I had looked at the circle of fifths countless times for several years without understanding. Then, I looked at it and got it. Did those previous years play any role in my understanding? Do my guided reading groups with very beginning books make a difference? Would it be just as good to spend that time reading to the kids and talking about books until they are ready to get it? Is it possible we are telling parents their children are reading below grade level when they are simply getting ready to read at their own pace? I wish I knew.

3 comments:

Jill Fisch said...

Jenny,

I am right there with you. I wish I knew, too. Sigh....

Mrs. G said...

I have been thinking about this so much lately! I totally feel like it clicks. It kinda reminds me of a line in Sideways Stories from Wayside School. I can't remember what the whole context is, but they ask Mrs. Jewls why they have to go to school and she said it just speeds things up! Haha!

Kathy said...

You are right about clicking.
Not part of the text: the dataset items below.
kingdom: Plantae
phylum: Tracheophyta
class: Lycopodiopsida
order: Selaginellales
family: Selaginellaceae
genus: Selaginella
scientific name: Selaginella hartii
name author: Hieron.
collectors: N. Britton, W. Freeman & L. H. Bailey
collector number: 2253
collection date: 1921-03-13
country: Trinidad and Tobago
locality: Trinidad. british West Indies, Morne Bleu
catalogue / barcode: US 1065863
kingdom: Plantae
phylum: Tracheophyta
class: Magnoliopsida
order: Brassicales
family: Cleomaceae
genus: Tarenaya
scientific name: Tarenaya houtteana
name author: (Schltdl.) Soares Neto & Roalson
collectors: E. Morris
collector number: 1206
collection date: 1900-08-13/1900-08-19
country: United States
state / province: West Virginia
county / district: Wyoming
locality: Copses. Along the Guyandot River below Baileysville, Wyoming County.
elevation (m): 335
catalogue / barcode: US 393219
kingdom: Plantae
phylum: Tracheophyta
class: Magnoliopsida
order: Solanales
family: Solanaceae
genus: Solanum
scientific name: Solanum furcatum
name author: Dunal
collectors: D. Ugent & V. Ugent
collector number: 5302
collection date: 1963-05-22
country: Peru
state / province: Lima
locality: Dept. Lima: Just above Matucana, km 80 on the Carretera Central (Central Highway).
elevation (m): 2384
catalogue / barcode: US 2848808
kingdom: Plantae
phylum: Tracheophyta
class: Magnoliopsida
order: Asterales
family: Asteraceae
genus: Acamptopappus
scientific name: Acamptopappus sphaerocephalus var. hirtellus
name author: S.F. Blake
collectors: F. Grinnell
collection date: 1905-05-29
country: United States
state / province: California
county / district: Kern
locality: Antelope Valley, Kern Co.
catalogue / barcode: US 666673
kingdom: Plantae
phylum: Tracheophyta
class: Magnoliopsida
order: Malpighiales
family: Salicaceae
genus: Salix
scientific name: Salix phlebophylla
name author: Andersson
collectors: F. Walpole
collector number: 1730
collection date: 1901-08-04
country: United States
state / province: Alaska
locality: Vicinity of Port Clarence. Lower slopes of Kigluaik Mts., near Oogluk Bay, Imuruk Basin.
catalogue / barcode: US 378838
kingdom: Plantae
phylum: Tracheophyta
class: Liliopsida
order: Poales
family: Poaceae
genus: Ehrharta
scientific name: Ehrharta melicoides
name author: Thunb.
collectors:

We damage children with grade level expectations. What we do to speed up the process depends on the child. Mostly it's "do no harm". Most kids will learn to read if we give them time and support. What does it mean "learn to read"? Most kids DO learn to read - just not "on grade level". I'm pretty sure the reason kids who haven't made "adequate" progress by the time they are in third grade are "behind" from then on is the way we define "progress" and "behind" rather than there being anything inherently "wrong" with the child's processes. Being "on level" is an average. An average requires some of the individuals who make up the average to be below it. It is a fixed game.